(Beginning of Exercise data)

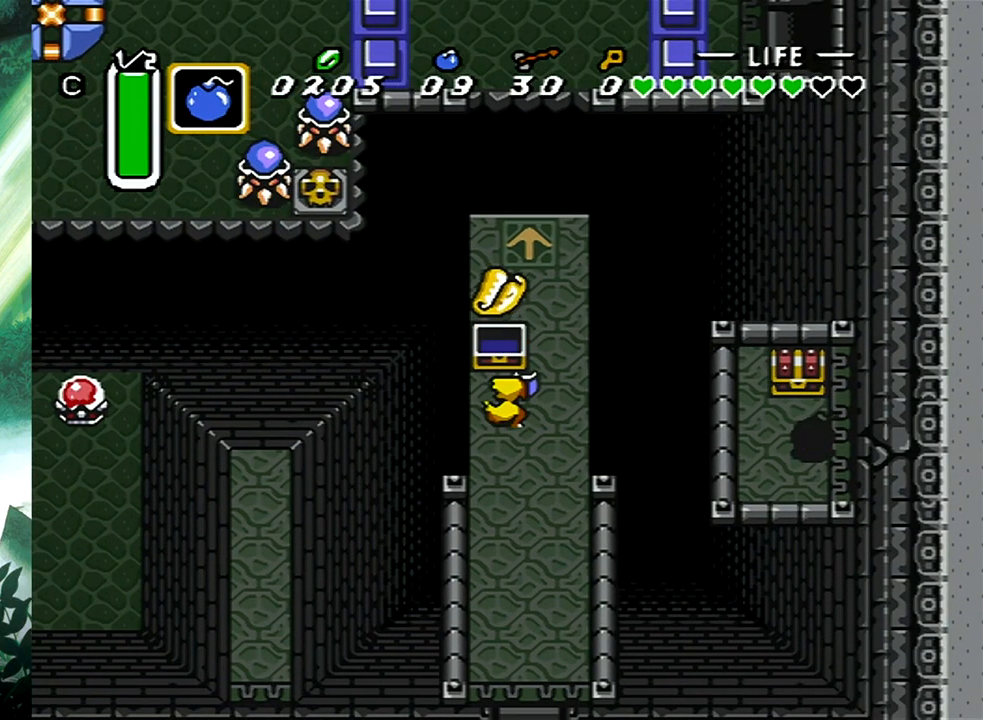
{"buttons": [], "events": []}
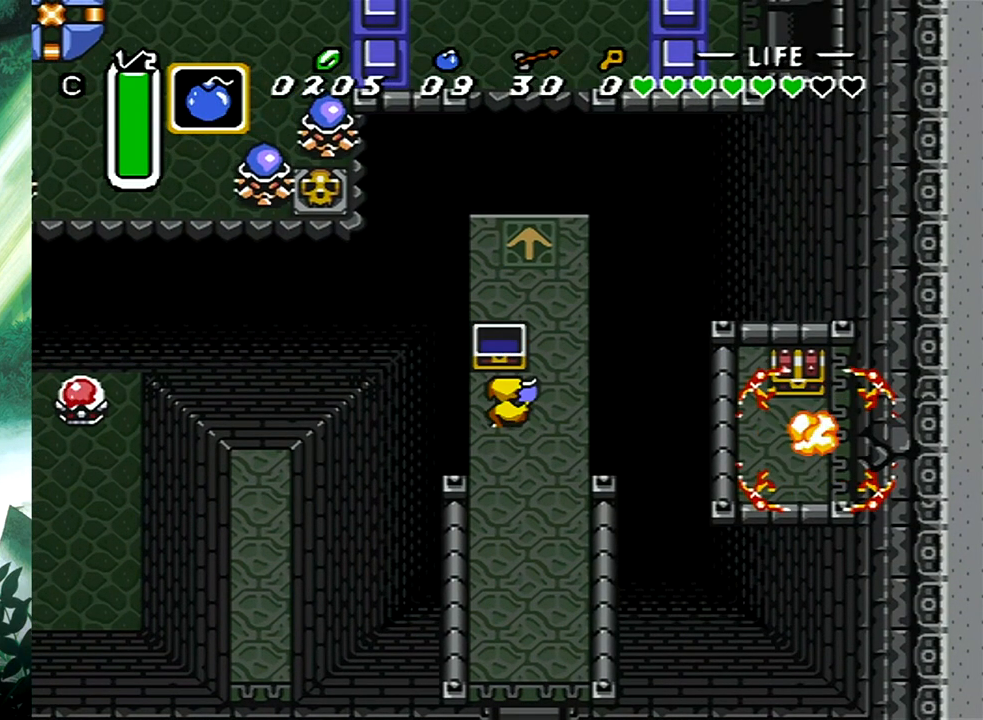
{"buttons": ["DPAD_DOWN"], "events": [[483, "DPAD_DOWN", "down"]]}
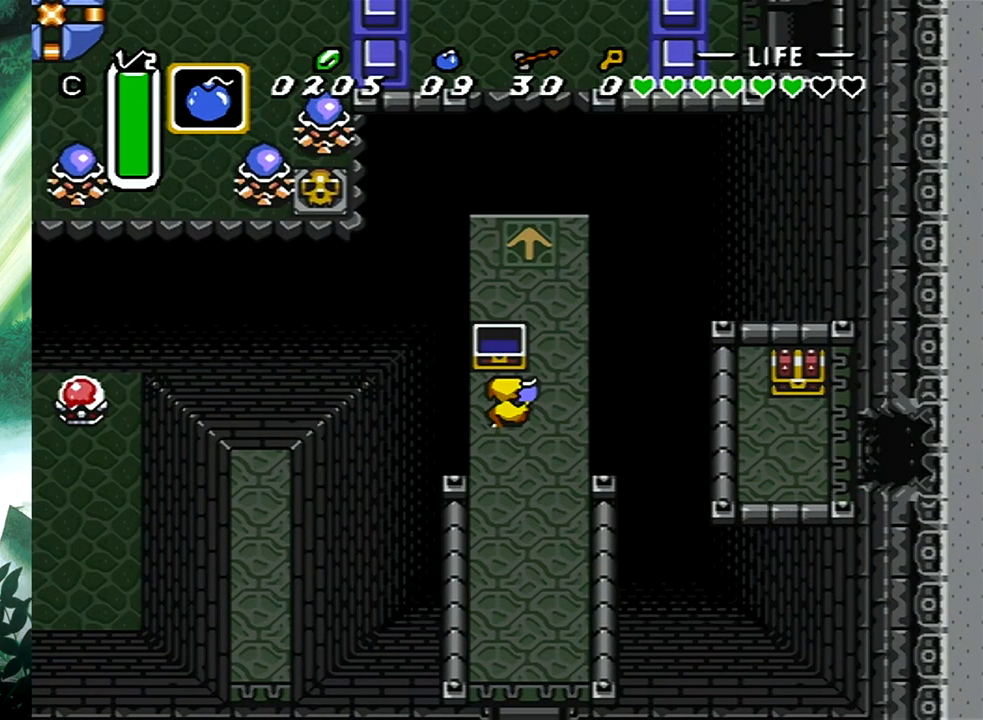
{"buttons": ["B"], "events": [[67, "DPAD_DOWN", "up"], [100, "B", "down"]]}
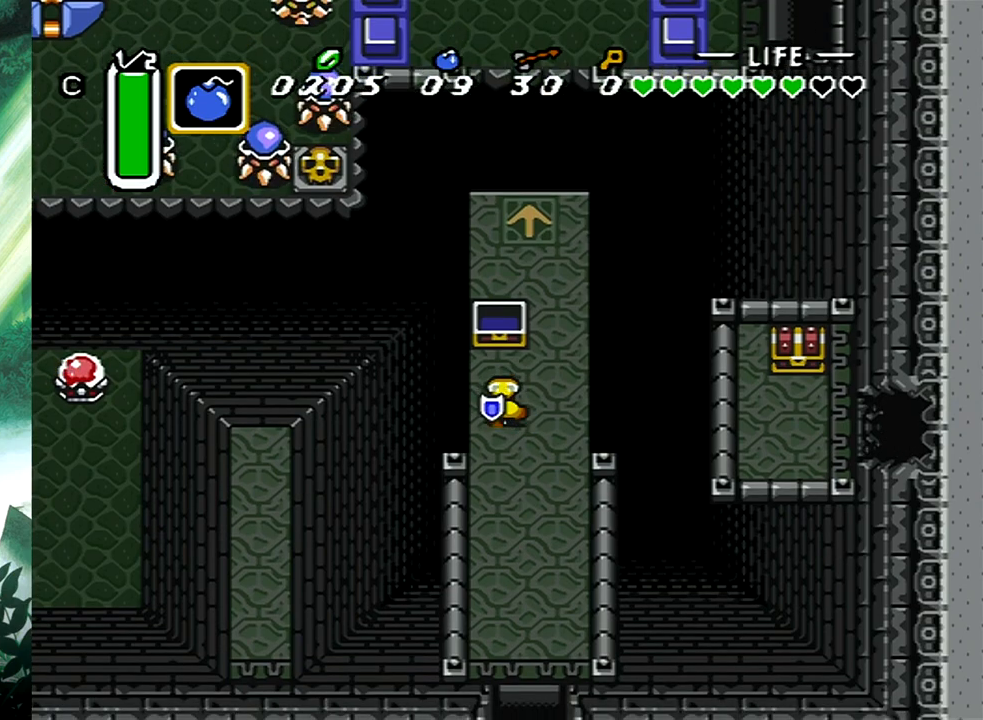
{"buttons": ["DPAD_RIGHT"], "events": [[250, "B", "up"], [433, "DPAD_DOWN", "down"], [433, "DPAD_RIGHT", "down"], [483, "DPAD_DOWN", "up"]]}
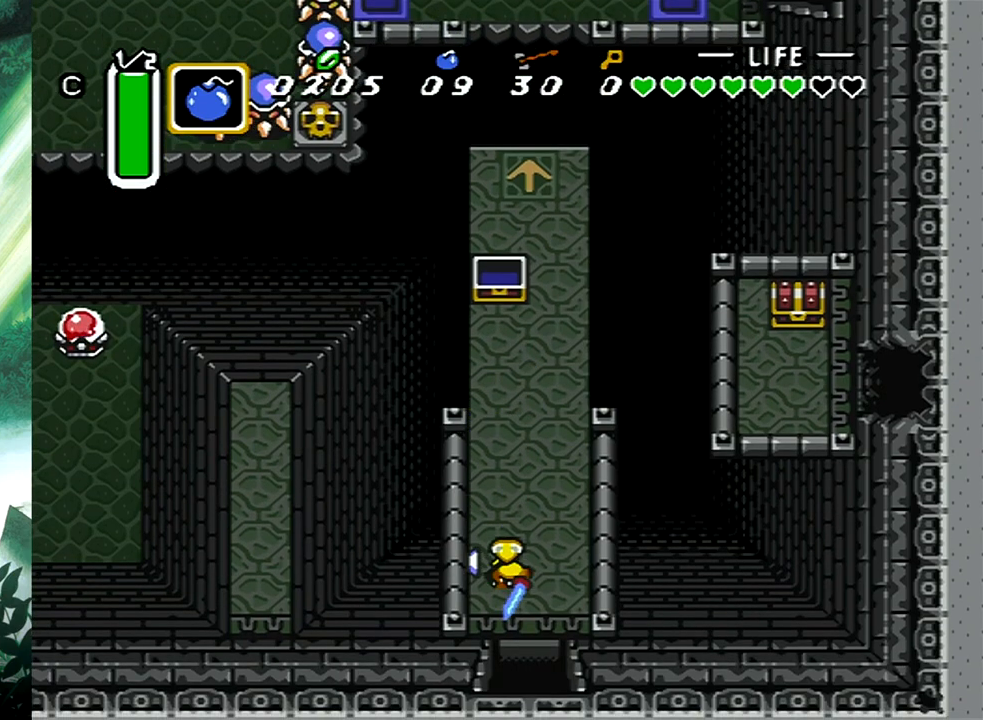
{"buttons": ["DPAD_DOWN", "DPAD_LEFT"], "events": [[50, "DPAD_UP", "down"], [167, "DPAD_RIGHT", "up"], [167, "DPAD_UP", "up"], [267, "DPAD_DOWN", "down"], [467, "DPAD_LEFT", "down"]]}
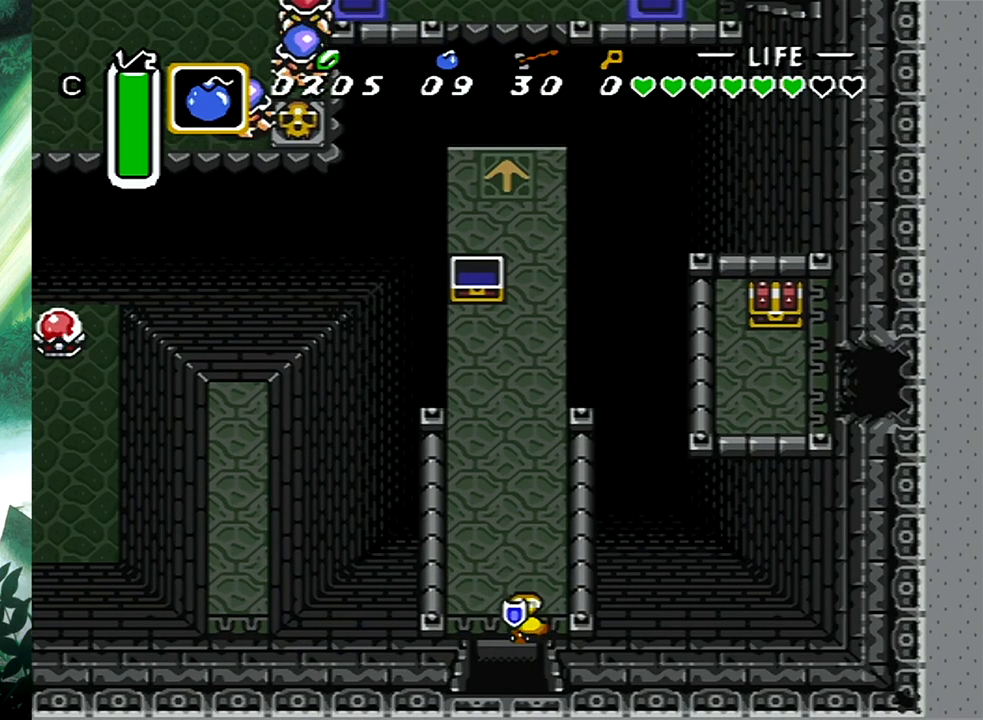
{"buttons": ["DPAD_DOWN"], "events": [[67, "DPAD_LEFT", "up"]]}
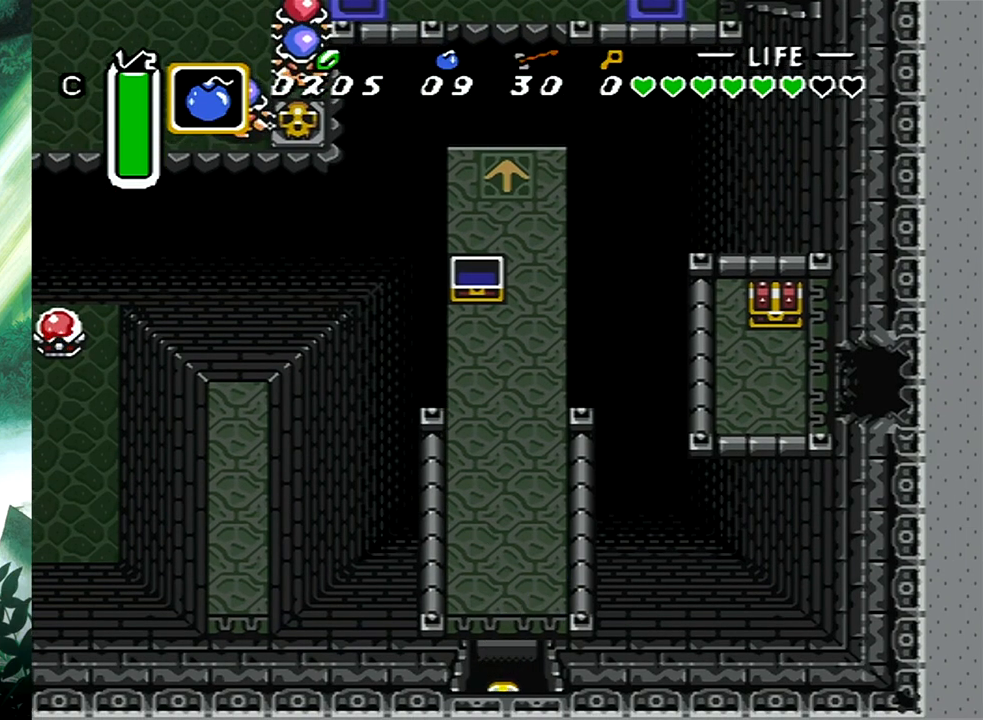
{"buttons": ["DPAD_DOWN"], "events": []}
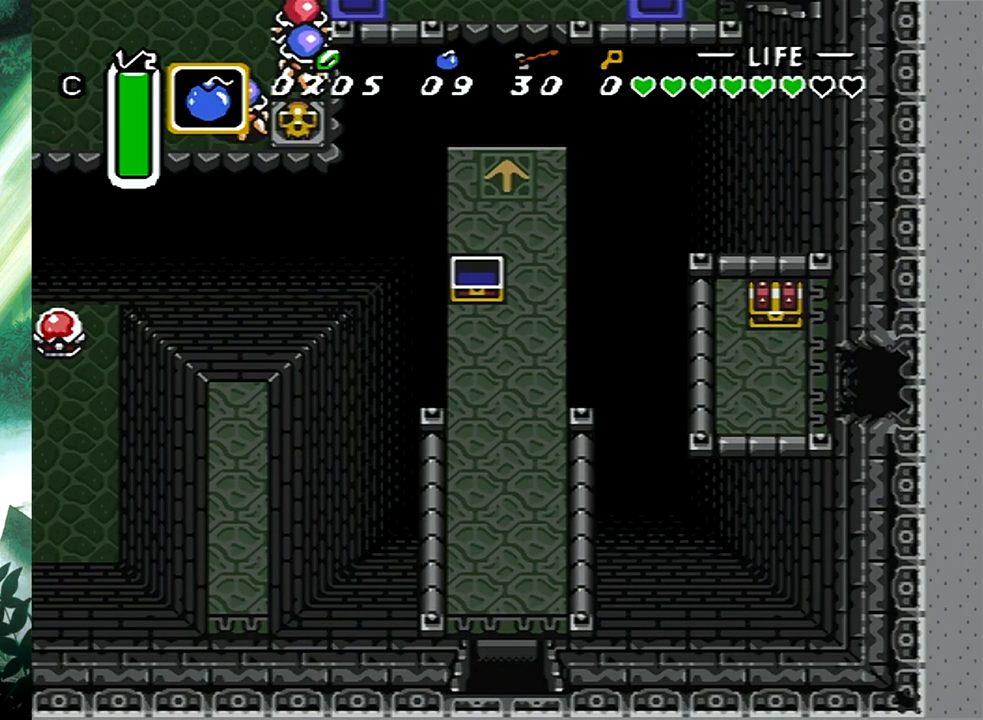
{"buttons": [], "events": [[300, "DPAD_DOWN", "up"]]}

(End of Exercise data)

> **Exercise requirements**
Could you write all the entries out again exactly, but without their pictures?

> **Response area**
{"buttons": [], "events": []}
{"buttons": ["DPAD_DOWN"], "events": [[483, "DPAD_DOWN", "down"]]}
{"buttons": ["B"], "events": [[67, "DPAD_DOWN", "up"], [100, "B", "down"]]}
{"buttons": ["DPAD_RIGHT"], "events": [[250, "B", "up"], [433, "DPAD_DOWN", "down"], [433, "DPAD_RIGHT", "down"], [483, "DPAD_DOWN", "up"]]}
{"buttons": ["DPAD_DOWN", "DPAD_LEFT"], "events": [[50, "DPAD_UP", "down"], [167, "DPAD_RIGHT", "up"], [167, "DPAD_UP", "up"], [267, "DPAD_DOWN", "down"], [467, "DPAD_LEFT", "down"]]}
{"buttons": ["DPAD_DOWN"], "events": [[67, "DPAD_LEFT", "up"]]}
{"buttons": ["DPAD_DOWN"], "events": []}
{"buttons": [], "events": [[300, "DPAD_DOWN", "up"]]}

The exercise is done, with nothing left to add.